Le recours systématique à ChatGPT nourrit une certaine forme de narcissisme.
"Il faut tout un village pour élever un enfant" dit le proverbe. Aujourd’hui, le village semble se réduire à ChatGPT. Ne perd-on pas là une richesse liée au lien entre les personnes, à la transmission de génération en génération, à l’échange et plus généralement à l’ouverture aux autres ? Faisons le parallèle avec les Chantiers Éducation, ces groupes de mères ou de pères qui se réunissent une fois par mois pour échanger et partager leur expérience de la parentalité. En confiant sa propre expérience, on s’enrichit aussi des expériences des autres, on se projette dans les années à venir, on s’ouvre à d’autres réalités que la sienne. Le recours systématique à ChatGPT nourrit une certaine forme de narcissisme : les questions posées à l'IA évoquent uniquement ses propres problèmes, il n'y a aucun échange, aucune ouverture à l'autre.
3Perte d'esprit critique
Quant à Irène, elle ne s’habille plus sans avoir interrogé l’IA. Quelles chaussures avec cette jupe ? Est-ce que ces deux couleurs vont bien ensemble ? Quelle tenue pour un entretien d’embauche ? De même que pour les questions liées à l’éducation, le risque est de perdre toute confiance en soi, en sa capacité à choisir, à discerner, et à se laisser influencer par une machine. C’est faire fi de toute créativité et prendre le risque de tomber dans le piège des "bulles de filtre", ce filtrage lié aux algorithmes qui n’expose l’utilisateur qu'à des contenus qui vont lui plaire ou lui confirmer ce qu’il pense déjà.

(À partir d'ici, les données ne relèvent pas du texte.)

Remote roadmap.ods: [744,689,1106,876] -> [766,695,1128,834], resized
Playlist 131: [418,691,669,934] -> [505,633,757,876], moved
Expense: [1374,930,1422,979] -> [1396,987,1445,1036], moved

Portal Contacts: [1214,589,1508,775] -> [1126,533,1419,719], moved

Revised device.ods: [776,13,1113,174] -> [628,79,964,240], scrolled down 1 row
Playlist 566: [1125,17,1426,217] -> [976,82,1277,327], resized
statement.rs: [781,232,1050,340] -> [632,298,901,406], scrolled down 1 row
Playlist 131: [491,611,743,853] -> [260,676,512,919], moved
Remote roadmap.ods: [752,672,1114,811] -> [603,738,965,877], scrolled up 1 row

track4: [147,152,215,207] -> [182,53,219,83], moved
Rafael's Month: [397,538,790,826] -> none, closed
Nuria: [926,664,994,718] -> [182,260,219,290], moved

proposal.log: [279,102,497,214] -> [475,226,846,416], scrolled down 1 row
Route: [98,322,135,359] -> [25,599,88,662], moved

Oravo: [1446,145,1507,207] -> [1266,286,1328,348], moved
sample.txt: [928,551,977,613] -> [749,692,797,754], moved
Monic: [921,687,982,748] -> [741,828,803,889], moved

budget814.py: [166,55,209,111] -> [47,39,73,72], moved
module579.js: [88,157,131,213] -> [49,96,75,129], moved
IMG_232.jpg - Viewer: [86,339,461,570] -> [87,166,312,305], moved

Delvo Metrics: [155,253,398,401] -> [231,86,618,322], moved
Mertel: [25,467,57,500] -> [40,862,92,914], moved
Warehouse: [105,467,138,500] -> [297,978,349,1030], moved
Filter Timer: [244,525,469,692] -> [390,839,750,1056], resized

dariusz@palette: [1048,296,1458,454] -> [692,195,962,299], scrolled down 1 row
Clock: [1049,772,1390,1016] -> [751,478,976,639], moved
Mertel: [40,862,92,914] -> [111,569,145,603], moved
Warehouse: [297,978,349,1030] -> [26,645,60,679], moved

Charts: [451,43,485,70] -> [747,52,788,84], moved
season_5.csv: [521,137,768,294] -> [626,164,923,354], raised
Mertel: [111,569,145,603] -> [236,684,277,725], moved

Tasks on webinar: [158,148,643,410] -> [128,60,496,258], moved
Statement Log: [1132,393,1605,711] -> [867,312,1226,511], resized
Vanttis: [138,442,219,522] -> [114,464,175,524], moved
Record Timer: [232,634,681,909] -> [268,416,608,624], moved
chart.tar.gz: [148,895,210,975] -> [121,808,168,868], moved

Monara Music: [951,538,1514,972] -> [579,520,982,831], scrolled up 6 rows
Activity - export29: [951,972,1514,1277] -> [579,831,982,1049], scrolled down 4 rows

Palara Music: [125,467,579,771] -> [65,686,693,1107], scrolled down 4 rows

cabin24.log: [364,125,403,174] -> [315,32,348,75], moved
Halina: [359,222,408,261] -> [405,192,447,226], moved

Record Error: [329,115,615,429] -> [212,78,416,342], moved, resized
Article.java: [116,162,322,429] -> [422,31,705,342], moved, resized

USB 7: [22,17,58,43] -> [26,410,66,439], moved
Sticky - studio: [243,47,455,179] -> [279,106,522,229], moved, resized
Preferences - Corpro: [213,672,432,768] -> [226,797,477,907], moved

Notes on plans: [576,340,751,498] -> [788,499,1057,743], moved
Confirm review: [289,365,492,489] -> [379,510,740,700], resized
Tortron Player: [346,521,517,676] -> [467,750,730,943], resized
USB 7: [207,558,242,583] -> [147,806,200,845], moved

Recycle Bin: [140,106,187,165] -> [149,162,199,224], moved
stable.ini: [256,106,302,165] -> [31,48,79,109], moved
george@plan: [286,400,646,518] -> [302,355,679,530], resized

Un système qui rend captif et qui prive de tout esprit critique. "Si le fil d’informations de mon réseau social préféré m’affiche des informations qui vont dans mon sens, je me sens confirmé dans ce que je crois et je vais l’utiliser de plus en plus", explique Jean Pouly. "Il est beaucoup plus difficile d’accepter une réalité complexe, ambivalente, paradoxale et qui va à l’encontre de nos croyances. En avoir conscience est déjà un premier pas pour garder un esprit critique et utiliser au mieux ces nouveaux outils."